Exercise text:
::::
Advertisement

Win a Few, Lose a Few (We Lost This One, 48-0)

Well, our English Department is still better'n their English Department.

Any comparison between the Harvard and Dartmouth football teams however, had better be postponed until Saturday's game is forgotten. And Saturday's game is going to take a lot of forgetting.

The score at the end was Dartmouth 43, Harvard 0, after the Indians ran up a 35-0 lead at halftime. Dartmouth got 22 first downs to 6 for Harvard. The Indians intercepted three passes, blocked three punts, got 256 yards rushing, and 101 (plus three touchdowns) passing.

One of Those Days

It was the biggest score a Dartmouth team had ever rolled up on Harvard, but was it necessarily disastrous for a Crimson team that was losing its first Ivy League game after two victories.

Advertisement

"Nah," said Dartmouth's coach Bob Blackman in the locker room after the game. "You have your ups and downs; today we were way up and Harvard was way down.

"Two weeks ago we lost to Princeton by 30 points. We weren't that bad, but the score made Princeton look like a super team. But they aren't that good: I wouldn't be surprised if Harvard beat Princeton."
::::
Saved data entries:
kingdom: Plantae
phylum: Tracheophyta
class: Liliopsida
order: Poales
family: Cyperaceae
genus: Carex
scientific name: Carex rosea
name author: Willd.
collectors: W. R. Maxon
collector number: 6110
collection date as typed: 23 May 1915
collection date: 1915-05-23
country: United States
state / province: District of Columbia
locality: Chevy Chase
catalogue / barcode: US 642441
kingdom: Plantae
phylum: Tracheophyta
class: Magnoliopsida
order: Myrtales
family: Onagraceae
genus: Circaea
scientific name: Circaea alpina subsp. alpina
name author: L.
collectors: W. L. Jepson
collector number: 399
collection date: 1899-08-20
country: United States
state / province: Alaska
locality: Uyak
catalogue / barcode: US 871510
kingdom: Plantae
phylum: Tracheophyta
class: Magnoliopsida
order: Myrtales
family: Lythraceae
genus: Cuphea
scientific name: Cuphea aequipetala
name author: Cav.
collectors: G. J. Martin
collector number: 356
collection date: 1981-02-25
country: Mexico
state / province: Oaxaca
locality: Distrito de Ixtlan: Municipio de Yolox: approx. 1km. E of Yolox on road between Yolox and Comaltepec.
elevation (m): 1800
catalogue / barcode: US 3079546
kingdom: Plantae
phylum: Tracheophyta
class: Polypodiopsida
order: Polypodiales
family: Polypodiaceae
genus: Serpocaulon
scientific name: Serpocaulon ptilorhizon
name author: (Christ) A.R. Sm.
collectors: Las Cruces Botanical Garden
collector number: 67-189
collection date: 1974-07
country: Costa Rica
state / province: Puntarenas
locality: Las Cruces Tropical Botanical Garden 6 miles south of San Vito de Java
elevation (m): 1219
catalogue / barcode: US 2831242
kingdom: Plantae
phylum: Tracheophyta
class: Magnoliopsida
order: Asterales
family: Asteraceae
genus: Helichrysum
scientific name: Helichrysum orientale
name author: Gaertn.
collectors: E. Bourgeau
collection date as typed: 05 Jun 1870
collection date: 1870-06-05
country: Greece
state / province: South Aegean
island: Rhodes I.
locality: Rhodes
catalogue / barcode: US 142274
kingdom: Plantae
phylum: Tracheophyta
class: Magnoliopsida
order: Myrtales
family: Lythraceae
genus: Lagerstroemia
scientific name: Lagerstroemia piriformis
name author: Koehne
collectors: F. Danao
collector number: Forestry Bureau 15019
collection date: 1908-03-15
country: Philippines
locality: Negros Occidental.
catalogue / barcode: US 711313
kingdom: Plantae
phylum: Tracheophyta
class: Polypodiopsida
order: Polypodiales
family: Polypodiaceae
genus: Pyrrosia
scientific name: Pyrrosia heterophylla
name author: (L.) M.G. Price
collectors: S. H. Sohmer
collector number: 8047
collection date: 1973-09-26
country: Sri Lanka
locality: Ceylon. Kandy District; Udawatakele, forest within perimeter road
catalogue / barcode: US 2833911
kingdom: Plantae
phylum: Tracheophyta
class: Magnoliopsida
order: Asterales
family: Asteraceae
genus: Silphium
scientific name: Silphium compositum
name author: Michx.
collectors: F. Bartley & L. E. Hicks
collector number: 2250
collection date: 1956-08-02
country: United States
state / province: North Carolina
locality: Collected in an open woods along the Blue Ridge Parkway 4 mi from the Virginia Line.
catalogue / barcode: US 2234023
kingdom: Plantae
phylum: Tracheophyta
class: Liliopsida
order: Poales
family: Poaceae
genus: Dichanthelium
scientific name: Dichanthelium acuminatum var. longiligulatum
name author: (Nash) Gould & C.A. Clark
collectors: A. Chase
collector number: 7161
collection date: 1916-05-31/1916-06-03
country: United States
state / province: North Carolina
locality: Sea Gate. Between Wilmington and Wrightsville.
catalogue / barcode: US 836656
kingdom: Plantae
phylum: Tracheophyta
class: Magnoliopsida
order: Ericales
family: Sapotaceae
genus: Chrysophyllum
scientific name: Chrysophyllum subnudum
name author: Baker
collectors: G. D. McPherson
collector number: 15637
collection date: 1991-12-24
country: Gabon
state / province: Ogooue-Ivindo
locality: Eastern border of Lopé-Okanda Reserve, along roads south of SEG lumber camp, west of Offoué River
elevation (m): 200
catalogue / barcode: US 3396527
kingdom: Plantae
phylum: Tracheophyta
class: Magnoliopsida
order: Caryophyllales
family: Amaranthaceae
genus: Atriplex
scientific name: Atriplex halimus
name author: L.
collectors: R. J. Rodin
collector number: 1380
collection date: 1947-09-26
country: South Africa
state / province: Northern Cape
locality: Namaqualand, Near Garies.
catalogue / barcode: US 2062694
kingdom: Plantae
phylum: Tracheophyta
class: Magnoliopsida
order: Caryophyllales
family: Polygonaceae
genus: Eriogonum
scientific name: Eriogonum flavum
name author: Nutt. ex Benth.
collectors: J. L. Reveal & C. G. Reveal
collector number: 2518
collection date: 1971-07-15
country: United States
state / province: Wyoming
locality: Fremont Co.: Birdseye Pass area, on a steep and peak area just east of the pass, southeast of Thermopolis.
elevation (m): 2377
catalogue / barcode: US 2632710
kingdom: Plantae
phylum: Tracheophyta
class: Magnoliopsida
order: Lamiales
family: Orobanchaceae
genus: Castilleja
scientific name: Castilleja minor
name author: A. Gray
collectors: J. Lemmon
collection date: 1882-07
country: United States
::::
Exercises:
**a.** In the football game report, how many passes did the Indians intercept?
**b.** Do these statements agree with the football game report? Answer yes or no for each, quoting the words that decide it. (i) Dartmouth led 35-0 at halftime. (ii) Harvard earned more first downs than Dartmouth. (iii) Dartmouth had lost to Princeton by 30 points two weeks earlier.
**c.** Repeat word for word the part of the football game report that opens with the words containing "Well, our English" and closes with "after two victories.".
Answer from the text only.

Answers for each item:
**a.** Three.

**b.**
(i) Yes: "after the Indians ran up a 35-0 lead at halftime"
(ii) No: "Dartmouth got 22 first downs to 6 for Harvard"
(iii) Yes: "Two weeks ago we lost to Princeton by 30 points."

**c.**
Well, our English Department is still better'n their English Department.

Any comparison between the Harvard and Dartmouth football teams however, had better be postponed until Saturday's game is forgotten. And Saturday's game is going to take a lot of forgetting.

The score at the end was Dartmouth 43, Harvard 0, after the Indians ran up a 35-0 lead at halftime. Dartmouth got 22 first downs to 6 for Harvard. The Indians intercepted three passes, blocked three punts, got 256 yards rushing, and 101 (plus three touchdowns) passing.

One of Those Days

It was the biggest score a Dartmouth team had ever rolled up on Harvard, but was it necessarily disastrous for a Crimson team that was losing its first Ivy League game after two victories.